> Excerpt:
━━━━━━━━━━

### Re: Am I missing something about unfoldr?

wren romano <winterkoninkje <at> gmail.com>

2014-08-15 02:23:25 GMT

On Sat, Jul 26, 2014 at 5:10 PM, David Feuer <david.feuer <at> gmail.com> wrote:
> I think this is probably what Hinze et al, "Theory and Practice of Fusion"
> describes as the fold/unfold law, "a fold after an unfold is a hylo" but I
> don't know enough to read that paper.
The two main styles of fusion are build/foldr and unfoldr/destroy. The
difference is in which side of the slash has the recursion. GHC's
choice to use build/foldr is because that worked more nicely with
various other facets of the language; this is discussed in some of the
early papers about list fusion in GHC.
The issue we run into is that you can't really have unfoldr/foldr
fusion because having recursion on both sides means they fight with
each other. But! we can fuse the operations together into a single
operation, and that single operation should behave nicely with both
build/foldr and unfoldr/destroy styles of fusion.

━━━━━━━━━━

> Data extracts:
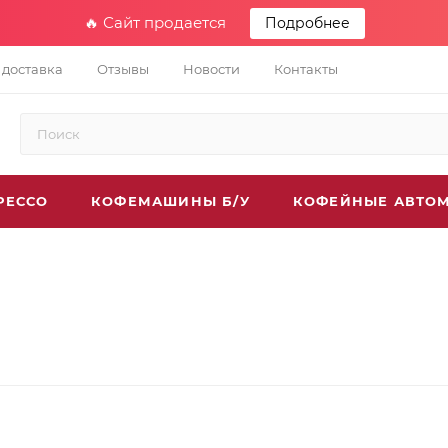
🔥 Сайт продается
Подробнее
 доставка
Отзывы
Новости
Контакты
РЕССО
КОФЕМАШИНЫ Б/У
КОФЕЙНЫЕ АВТО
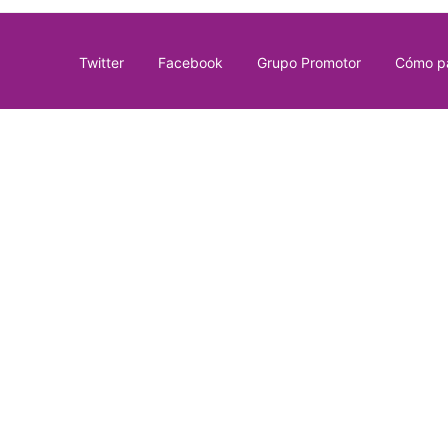
Twitter
Facebook
Grupo Promotor
Cómo pa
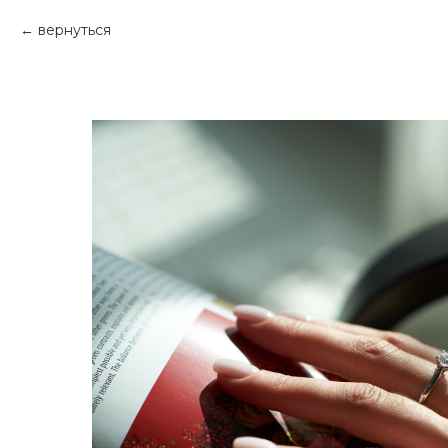
вернуться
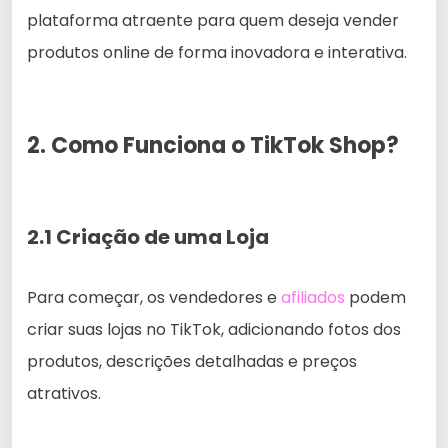
plataforma atraente para quem deseja vender
produtos online de forma inovadora e interativa.
2. Como Funciona o TikTok Shop?
2.1 Criação de uma Loja
Para começar, os vendedores e
afiliados
podem
criar suas lojas no TikTok, adicionando fotos dos
produtos, descrições detalhadas e preços
atrativos.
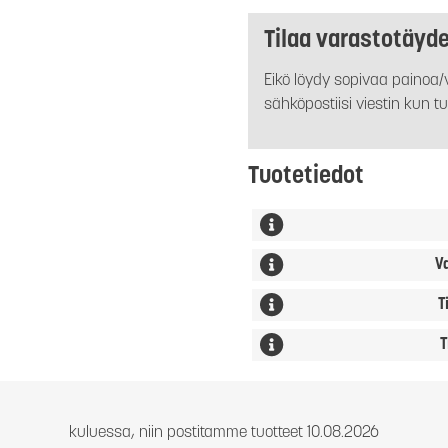
Tilaa varastotäyd
Eikö löydy sopivaa painoa/v
sähköpostiisi viestin kun tu
Tuotetiedot
V
T
T
kuluessa, niin postitamme tuotteet 10.08.2026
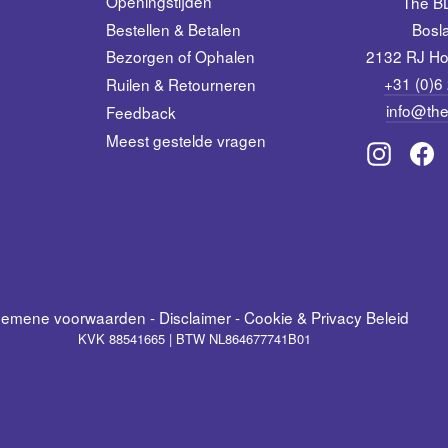
Openingstijden
The 
Bestellen & Betalen
Bosl
2132 RJ Ho
Bezorgen of Ophalen
+31 (0)6
Ruilen & Retourneren
info@the
Feedback
Meest gestelde vragen
Instagr
F
gemene voorwaarden
-
Disclaimer
-
Cookie & Privacy Beleid
KVK 88541665 | BTW NL864677741B01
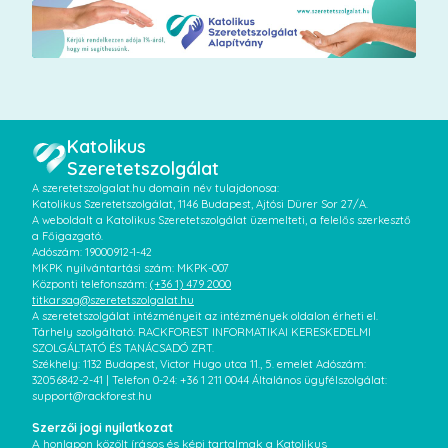
Katolikus
Szeretetszolgálat
A szeretetszolgalat.hu domain név tulajdonosa:
Katolikus Szeretetszolgálat, 1146 Budapest, Ajtósi Dürer Sor 27/A.
A weboldalt a Katolikus Szeretetszolgálat üzemelteti, a felelős szerkesztő
a Főigazgató.
Adószám: 19000912-1-42
MKPK nyilvántartási szám: MKPK-007
Központi telefonszám:
(+36 1) 479 2000
titkarsag@szeretetszolgalat.hu
A szeretetszolgálat intézményeit az intézmények oldalon érheti el.
Tárhely szolgáltató: RACKFOREST INFORMATIKAI KERESKEDELMI
SZOLGÁLTATÓ ÉS TANÁCSADÓ ZRT.
Székhely: 1132 Budapest, Victor Hugo utca 11., 5. emelet Adószám:
32056842-2-41 | Telefon 0-24: +36 1 211 0044 Általános ügyfélszolgálat:
support@rackforest.hu
Szerzői jogi nyilatkozat
A honlapon közölt írásos és képi tartalmak a Katolikus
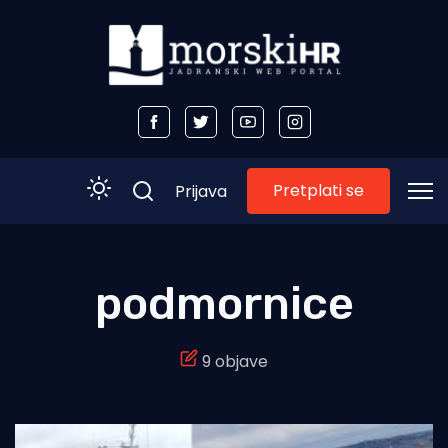
Pretplati se
Prijava
Početna
podmornice
Morski plus
9 objave
Morski TV
Obala
Otoci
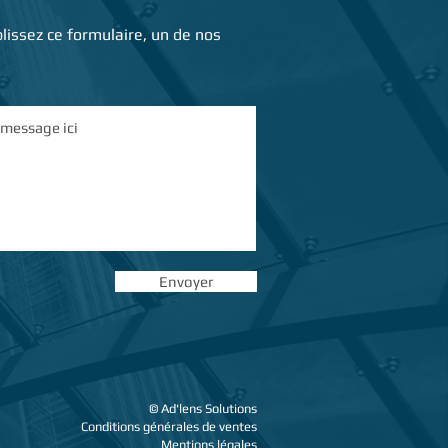
issez ce formulaire, un de nos
Envoyer
© Ad'lens Solutions
Conditions générales de ventes
Mentions légales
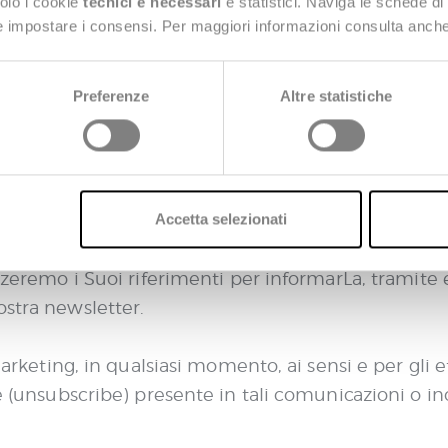
solo i cookie
tecnici e necessari
e statistici. Naviga le schede di
servizi del gruppo;
 e impostare i consensi. Per maggiori informazioni consulta anch
lla soddisfazione del cliente presentate, anche tra
tramite appuntamenti personali;
Preferenze
Altre statistiche
stre campagne e-mail di marketing (ad es. analizza
empio, esaminando i dati relativi a pagine bloccate 
are e risolvere i problemi e fornirLe un’esperienza
Accetta selezionati
icezione della newsletter e/o ha manifestato il Su
zzeremo i Suoi riferimenti per informarLa, tramite e
ostra newsletter.
 marketing, in qualsiasi momento, ai sensi e per gli 
ne (unsubscribe) presente in tali comunicazioni o i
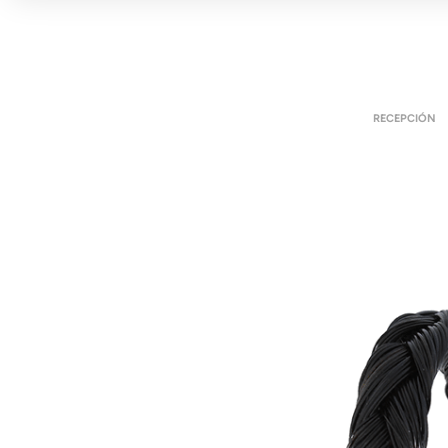
RECEPCIÓN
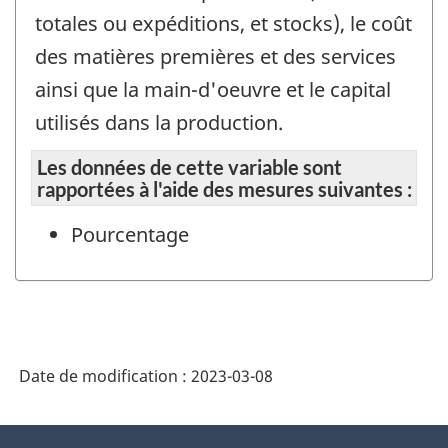
totales ou expéditions, et stocks), le coût
des matières premières et des services
ainsi que la main-d'oeuvre et le capital
utilisés dans la production.
Les données de cette variable sont
rapportées à l'aide des mesures suivantes :
Pourcentage
Date de modification :
2023-03-08
À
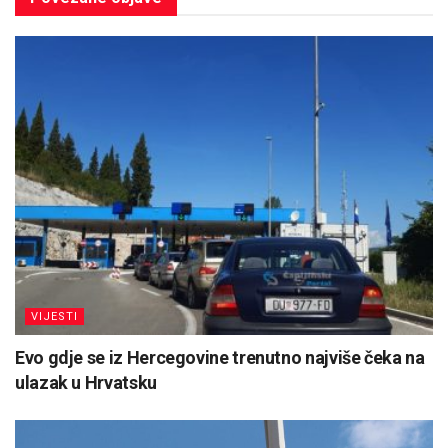
VIJESTI
Evo gdje se iz Hercegovine trenutno najviše čeka na
ulazak u Hrvatsku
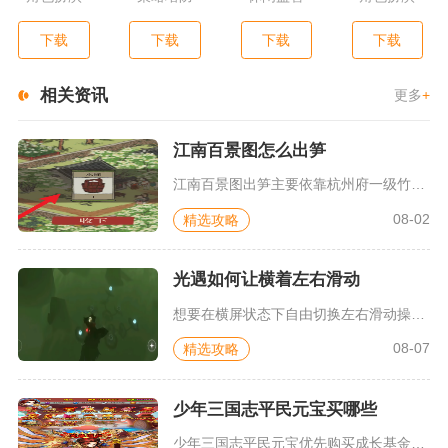
下载
下载
下载
下载
相关资讯
更多
+
江南百景图怎么出笋
江南百景图出笋主要依靠杭州府一级竹林手动收获概率掉落，搭配角...
08-02
精选攻略
光遇如何让横着左右滑动
想要在横屏状态下自由切换左右滑动操控分区，只需进入游戏控制设...
08-07
精选攻略
少年三国志平民元宝买哪些
少年三国志平民元宝优先购买成长基金、每日体力精力限购、限时半...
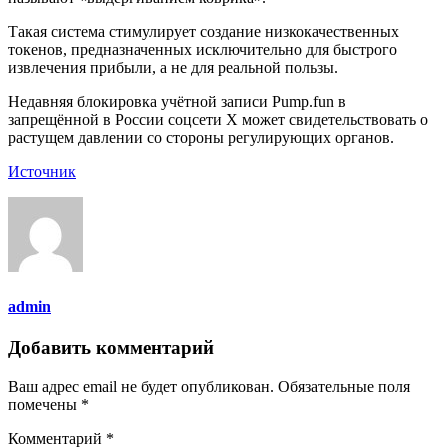
Такая система стимулирует создание низкокачественных
токенов, предназначенных исключительно для быстрого
извлечения прибыли, а не для реальной пользы.
Недавняя блокировка учётной записи Pump.fun в
запрещённой в России соцсети X может свидетельствовать о
растущем давлении со стороны регулирующих органов.
Источник
admin
Добавить комментарий
Ваш адрес email не будет опубликован.
Обязательные поля
помечены
*
Комментарий
*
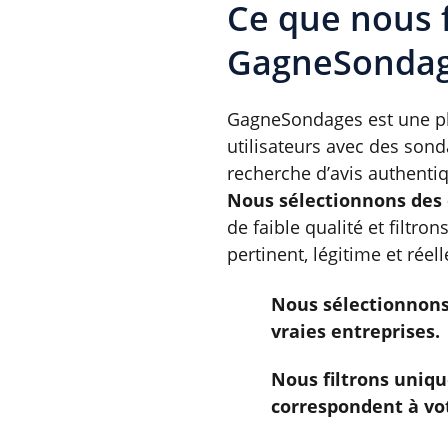
Ce que nous f
GagneSonda
GagneSondages est une pla
utilisateurs avec des sond
recherche d’avis authenti
Nous sélectionnons des 
de faible qualité et filtro
pertinent, légitime et réel
Nous sélectionnons
vraies entreprises.
Nous filtrons uniq
correspondent à vot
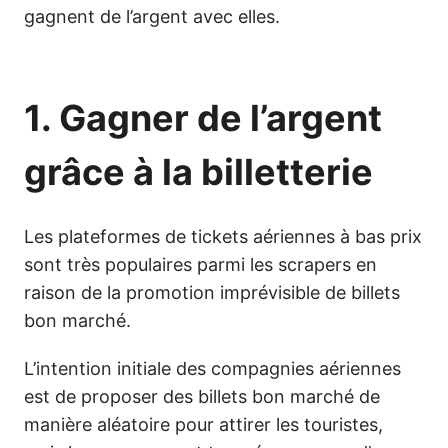
gagnent de l’argent avec elles.
1. Gagner de l’argent
grâce à la billetterie
Les plateformes de tickets aériennes à bas prix
sont très populaires parmi les scrapers en
raison de la promotion imprévisible de billets
bon marché.
L’intention initiale des compagnies aériennes
est de proposer des billets bon marché de
manière aléatoire pour attirer les touristes,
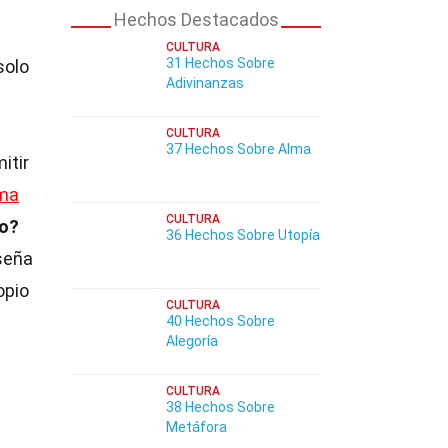
Hechos Destacados
CULTURA
31 Hechos Sobre
solo
Adivinanzas
CULTURA
37 Hechos Sobre Alma
itir
ma
CULTURA
no?
36 Hechos Sobre Utopía
seña
opio
CULTURA
40 Hechos Sobre
Alegoría
CULTURA
38 Hechos Sobre
Metáfora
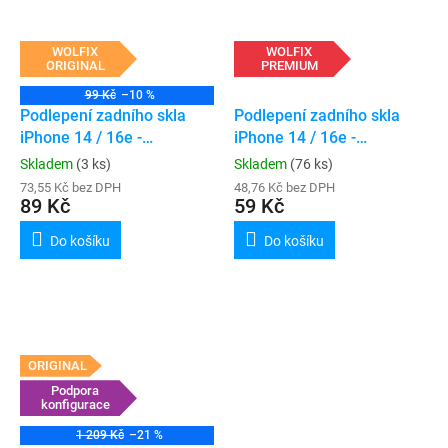
WOLFIX
WOLFIX
ORIGINAL
PREMIUM
99 Kč
–10 %
Podlepení zadního skla
Podlepení zadního skla
iPhone 14 / 16e -
iPhone 14 / 16e -
ORIGINAL
PREMIUM
Skladem
(3 ks)
Skladem
(76 ks)
73,55 Kč bez DPH
48,76 Kč bez DPH
89 Kč
59 Kč
Do košíku
Do košíku
ORIGINAL
Podpora
konfigurace
1 209 Kč
–21 %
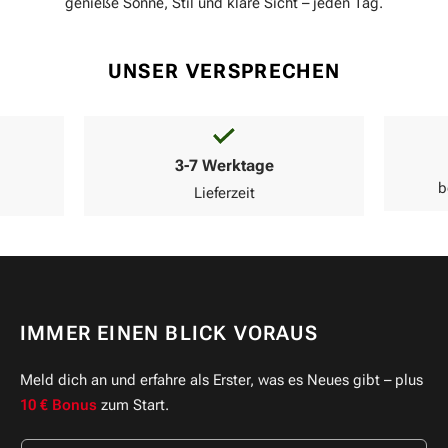
genieße Sonne, Stil und klare Sicht – jeden Tag.
UNSER VERSPRECHEN
3-7 Werktage
b
Lieferzeit
IMMER EINEN BLICK VORAUS
Meld dich an und erfahre als Erster, was es Neues gibt – plus
10 € Bonus
zum Start.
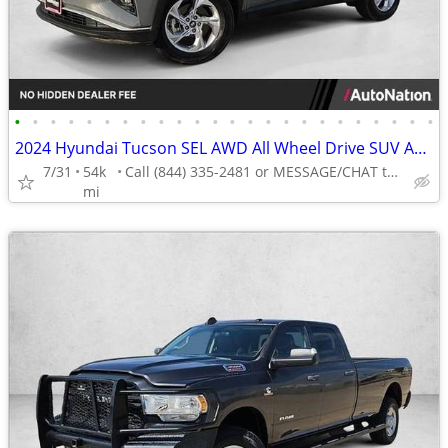
•
•
•
•
•
•
•
•
•
•
•
•
•
•
•
•
•
•
•
•
•
•
•
•
2024 Hyundai Tucson SEL AWD All Wheel Drive SUV AUTONATION
7/31
54k
Call (844) 335-2481 or MESSAGE/CHAT to confirm availability
mi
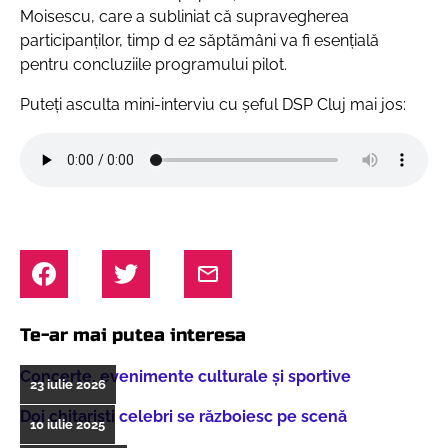
Moisescu, care a subliniat că supravegherea
participanților, timp d e2 săptămâni va fi esențială
pentru concluziile programului pilot.
Puteți asculta mini-interviu cu șeful DSP Cluj mai jos:
Te-ar mai putea interesa
Concerte, evenimente culturale şi sportive
23 iulie 2026
Doi chitarişti celebri se războiesc pe scenă
10 iulie 2025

━━━━━━━━━━

> Problems to solve:
• a. Please rewrite the paragraph of the list fusion post that begins "The two main styles of fusion" as a short bulleted list, keeping its main facts.
• b. Summarize the list fusion post in two sentences.
• c. Carry on the list fusion post from its final sentence.

> List of answers:
• a.
- The two main fusion styles are build/foldr and unfoldr/destroy.
- They differ in which side of the slash holds the recursion.
- GHC uses build/foldr because it worked better with other facets of the language.
- Early papers on list fusion in GHC discuss this choice.

• b. The post names build/foldr and unfoldr/destroy as the two main styles of fusion, which differ in which side holds the recursion, and says GHC chose build/foldr because it worked better with other facets of the language. It explains that unfoldr/foldr fusion doesn't really work because recursion on both sides makes them fight, but the two operations can be fused into a single operation that behaves well with both styles.

• c.
A catamorphism is the class of recursion schemes you get by
generalizing over the list data type in foldr (hence foldr is the list
instance of cata). Dually, an anamorphism is the class of corecursion
schemes you get by generalizing over the list data type in unfoldr
(hence unfoldr is the list instance of ana). If we use an anamorphism
to expand some "seed" value into a structure (e.g., a list), but then
we immediately use a catamorphism to destroy that structure to produce
a "summary" value, then we can eliminate the intermediate structure
and just go from seed to summary directly. That's what hylomorphisms
do. So we have:
roll :: F (fix F) -> fix F
unroll :: fix F -> F (fix F)
cata :: (F b -> b) -> fix F -> b
cata f = f . fmap (cata f) . unroll
ana :: (a -> F a) -> a -> fix F
ana g = roll . fmap (ana g) . g
hylo :: (F b -> b) -> (a -> F a) -> a -> b
hylo f g = f . fmap (hylo f g) . g
where
cata f . ana g
== {definition}
f . fmap (cata f) . unroll . roll . fmap (ana g) . g
== {unroll/roll fusion}
f . fmap (cata f) . fmap (ana g) . g
== {functor law}
f . fmap (cata f . ana g) . g
== {inductive hypothesis}
f . fmap (hylo f g) . g
== {definition}
hylo f g
More specifically for lists:
hyloList :: b -> (x -> b -> b) -> (a -> Maybe (x,a)) -> a -> b
hyloList fnil fcons g a =
case g a of
Nothing -> fnil
Just (x,a') -> fcons x (hyloList fnil fcons g a')
If we inline hyloList whenever g is known concretely, then the
intermediate Maybe(_,_) structure will be fused away by the
case-of-constructor transform.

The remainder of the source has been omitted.